### Exercise description
In the passage on canal locks below, what term names the height between the bottom of the down reach and the bottom of the upper reach?

### Text for analysis
----

LOCKS, INCLINES, AND LIFTS. The usual methods of transferring vessels from one level or reach of a canal to another one are by locks, inclines, or lifts. Of these three devices, the lock is the one most extensively employed. A lock is a masonry chamber built at the junction of the two reaches, the bottom of which is a continuation of the bottom of the lower reach and the top of which is at the same level as the banks of the upper reach. Structurally this chamber consists of two parallel masonry side walls, closed near each end by a pair of folding gates. When a vessel is passing from the lower reach to the upper reach through a lock, the sequence of operations is as follows: The lower gates being open and the water in the lock being at the same level as the water in the down reach,

the vessel is floated into the lock-chamber and the down gates are closed. By means of valves in the upper gates or culverts in the side walls or floor of the chamber, water from the upper reach is slowly admitted until the water-levels in the chamber and in the upper reach are the same. The upper gates are then opened and the boat floated out into the upper reach to continue its journey. To lock a vessel from the upper reach to the lower reach, the operations described are merely, reversed. The gates are usually made of wood or iron, and each leaf consists structurally of two vertical posts called the quoin-post and the miter-post, connected by horizontal frames, which serve as a framework for carrying the water-tight boarding or plating. The quoin-post has pivots at top and bottom which work in suitable fittings in the side wall, so that each gate-leaf swings open and shuts like a door.

A gate consists of two leaves, the swinging edges of which meet on the centre line of the chamber, but as each leaf is somewhat wider than half the width of the chamber, they do not form a straight diaphragm across the chamber when closed, but are shaped like a very flat letter V with its point projecting toward the upper level or reach. This construction gives greater strength to resist the pressure of the water. The height between the bottom of the down reach and the bottom of the upper reach is called the lift of the lock. The practicable height of lift in lock construction is limited, and where great differences in level have to be overcome, a series or flight of locks built end to end is employed. The dimensions and main structural features of the locks of several canals are given in succeeding sections.

----

Collected data entries:
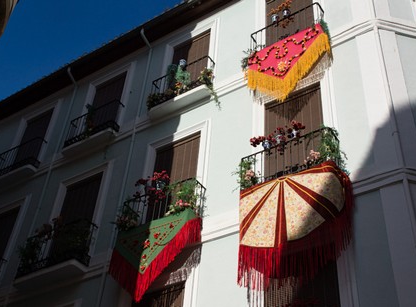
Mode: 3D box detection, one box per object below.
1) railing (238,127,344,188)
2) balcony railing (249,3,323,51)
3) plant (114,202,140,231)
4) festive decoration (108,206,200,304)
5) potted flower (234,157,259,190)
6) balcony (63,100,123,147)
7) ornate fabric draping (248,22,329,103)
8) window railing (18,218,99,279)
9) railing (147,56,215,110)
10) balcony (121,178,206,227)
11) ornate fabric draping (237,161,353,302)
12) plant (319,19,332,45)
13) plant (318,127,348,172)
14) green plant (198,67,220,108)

----

### Worked solution
The lift of the lock.